Tuesday, November 27, 2012

I'm Not All Right, I'm Not Okay, But I'll Seem Fine Anyway


Because I'm thinking about her a lot, I just have to point out just how well my Nana knew me. Apparently, she had started sorting out which of her things went to who in the family before she died. I have never, ever been one to get or want fancy jewelry. Any of you who have met me know this. Nana did, too. She left me a few items of jewelry that to most people would be simple, but to me mean everything.

She left me a gold ring with three small opals in it; an opal pendant surrounded by small diamonds and on a gold chain; a small cameo pendant that was one of the first pictures taken of Chey for Kindergarten; and what looks to be a very old bronze or rose gold ring that originally had three stones in it, but one is missing. I don't know what it is or even what the tiny stones are, but it means the world to me because it's a mystery and something she wanted me to have. She knew these small items (small to most people) would be things I cherished because they came from her.

I came home and realized that after the fire, I don't have any pictures of Nana and I together any longer because the photo album was on the shelf of notebooks by the fireplace.

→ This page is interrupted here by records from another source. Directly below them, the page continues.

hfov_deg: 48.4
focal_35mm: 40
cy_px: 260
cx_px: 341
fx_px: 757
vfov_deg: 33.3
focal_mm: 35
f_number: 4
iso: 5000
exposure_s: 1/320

I don't have any photos of any of my family because all of them had been going into that album.

My Uncle Robby let me bring back one of Nana's stuffed bears home with me, but now I wonder if I can ask him and Derek for another after all that's happened. It seems silly, but Nana and I collected stuffed animals and dolls together and right now, I really could use some help feeling her with me.

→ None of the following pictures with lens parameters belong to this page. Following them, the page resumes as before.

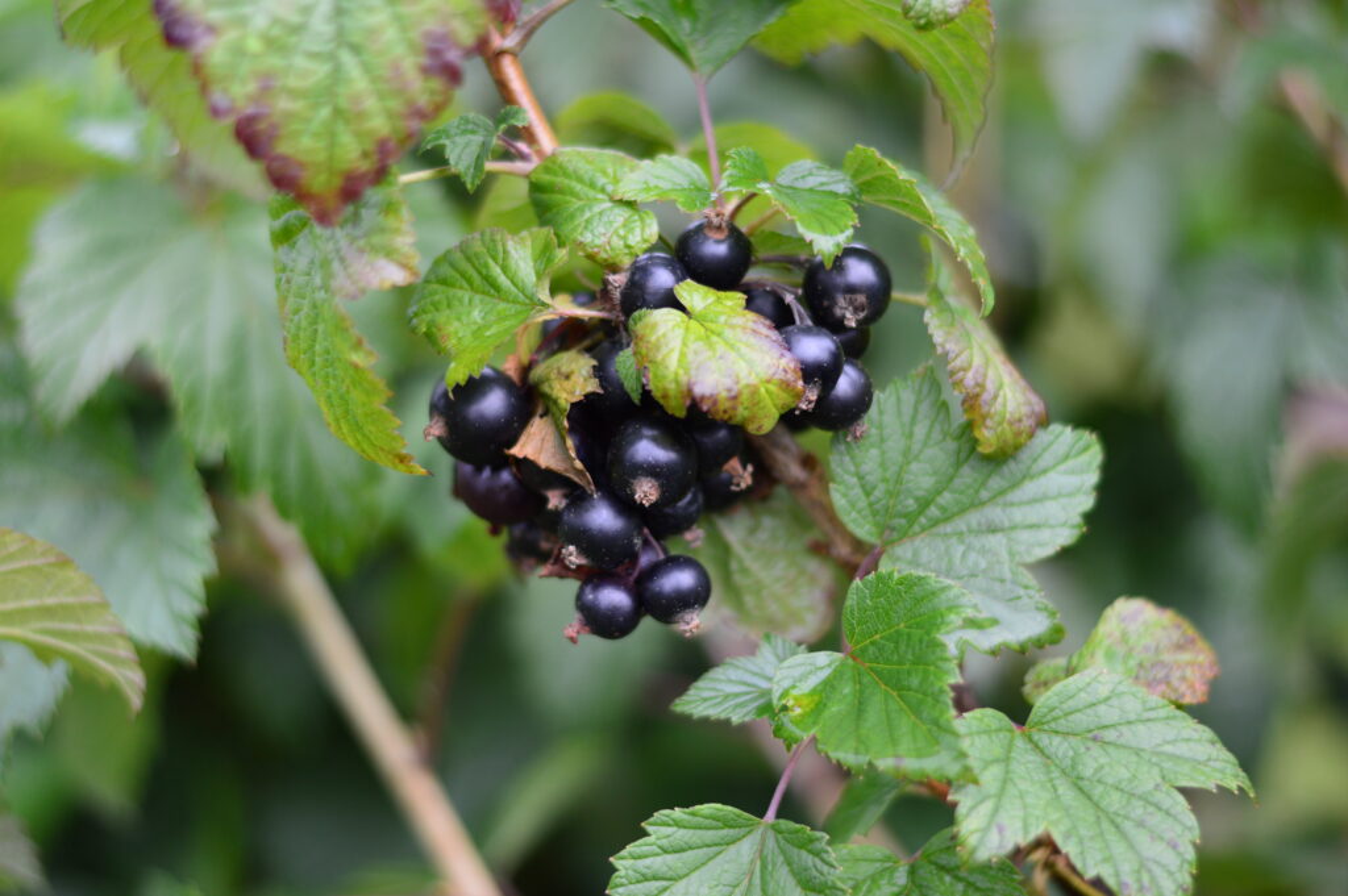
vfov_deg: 18.2
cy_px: 448
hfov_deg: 27.0
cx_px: 674
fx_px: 2806
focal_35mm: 75
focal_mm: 50
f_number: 1.8
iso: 200
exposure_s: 1/1250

Because right now, I barely do and it keeps tearing me up inside that I can't feel her and I can't get the grief to come out.

Sunday, November 18, 2012

House Fire


I am exhausted, in pain, not feeling well and have the taste of soot in my mouth and lungs.  Bah.

We got a lot done, today, thanks to the help of some wonderful people. I think that all of the surviving furniture except what is in my room was shuffled off to the storage unit. Chey salvaged what she could from her room and I got a great deal of packing done in mine. Even with wearing a face mask, my chest is still hurting -- possibly from the asthma attack that knocked me out of being able to do much for awhile.  It should have stopped me for the day, but I felt bad about asking people to pack stuff up of mine without being there to help.

All that's left for me to pack up seems to be clothing, books and computer stuff and action figures/stuffed animals from the back room and bedclothes and whatever is in my closet.  Most of everything will be going to the storage space until we get a new place. I have no idea what shape the mattress beneath the sodden bedding is in.  I just know that being in the house was not a pleasant thing -- and we get to do it all again tomorrow.

I look forward to a long night of sleep in the future where I don't need to get up early for anything.  For now, I'm with Kajivar and Cheyenne  at Kajivar's hotel room.

See, what happened was that when Chey and I were at a memorial service for our Nana in Arizona, the other two roommates managed to set the house on fire. We got back to Maryland on Thursday night and wanted to cry when we saw what had happened. We managed to find the cat (Cairo) that had been missing since Monday.

Everything is such a mess. Some of my statues for my deities and muses were destroyed -- as well as two of the witchy rosaries a friend had made and sent to me. Several items of bedding that I loved are still soaked with water and it seems that mildew might already be growing in the mattress.

I'm so angry and scared and frustrated. But I can't have any of those external reactions right now. We have a place to stay for the short term -- up to six months, but we don't want to be in our friend's hair for that long.  We want to be on our own.

The apartment complex we want is one that I fell in love with over the summer but Chey didn't want to leave the neighborhood. She says that's not a worry now. She just wants us to find a place and soon.

Some of our friends have started a fundraiser for us Give Forward so that we can replace lost items and help to get us settled and hopefully find a new apartment. Please donate if you can or boost the signal. I should also have a list up soon of things we are going to be in need of. I also have plenty of friends trying to gather donations of clothing, shoes, warm jackets, towels, wash cloths, blankets, and other essentials.

This whole thing has also caused Chey and I not to be able to go to North Carolina for Thanksgiving like we wanted to so badly.  I wanted to have Thanksgiving with my family that I haven't had one with for about ten years. So, not only did we lose our Nana, lose our home, and the trip to spend down time with relatives. I had to upset my mom and sister by disappointing them when they were making plans.

I just... Chey lost almost everything and I lost some things, too.  I'm just so depressed about all of this. I'm so worried about what else what might happen and my anxiety is killing me.

~Scribal

Thursday, November 1, 2012

...

Everyone keeps telling me that grieving is a process. Apparently part of the process for me is crying because something I wanted on Etsy -- that I can't afford right now, anyway! -- was sold. I do not like this process. In fact, I don't want there to be a process at *all*.  I want to go back to Saturday and have this never have happened.